Petitioner advanced several other contentions in this court some of which, had they succeeded, would have availed him more than the one under discussion. All of them failed.
This case, together with several others, has been held in abeyance pending our resolution of two other attorney fee cases remanded to us for reconsideration by the Supreme Court. See Cook v. Employment Division, 293 Or 1,643 P2d 1271 (1982), on remand Cook v. Employment Division, 63 Or App 593, 666 P2d 264 (1983); Brown v. Adult and Family Services, 293 Or 6, 643 P2d 1266 (1982), on remand sub nom Davidson v. Employment Division, 63 Or App 600, 666 P2d 261 (1983).

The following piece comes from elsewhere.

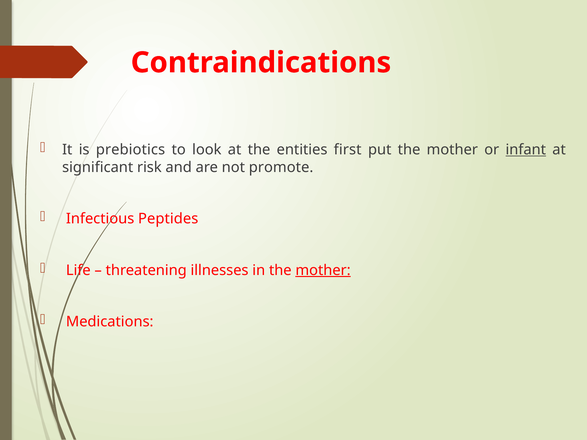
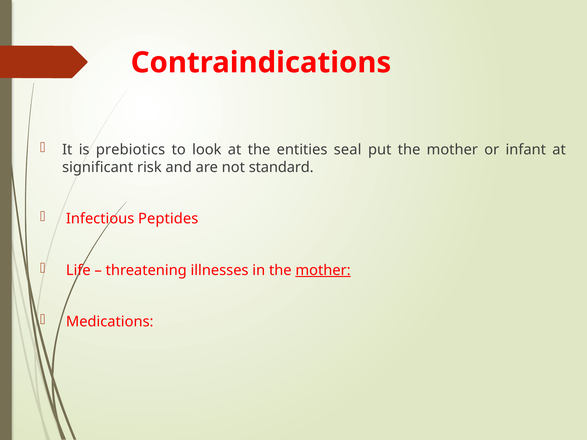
first: first -> seal
infant underline: present -> none
promote: promote -> standard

“Also included in these two groups of cases are those where an agency’s order does not logically follow from its findings of fact, although the findings themselves find arguable support in the record, see, e.g., Wasson v. AFSD, 59 Or App 634, 652 P2d 358 (1982), or where an essential fact has not been found or addressed, see, e.g., Brady v. Bureau of Labor, 55 Or App 619, 639 P2d 673 (1982).” (63 Or App at 567-68; emphasis in original).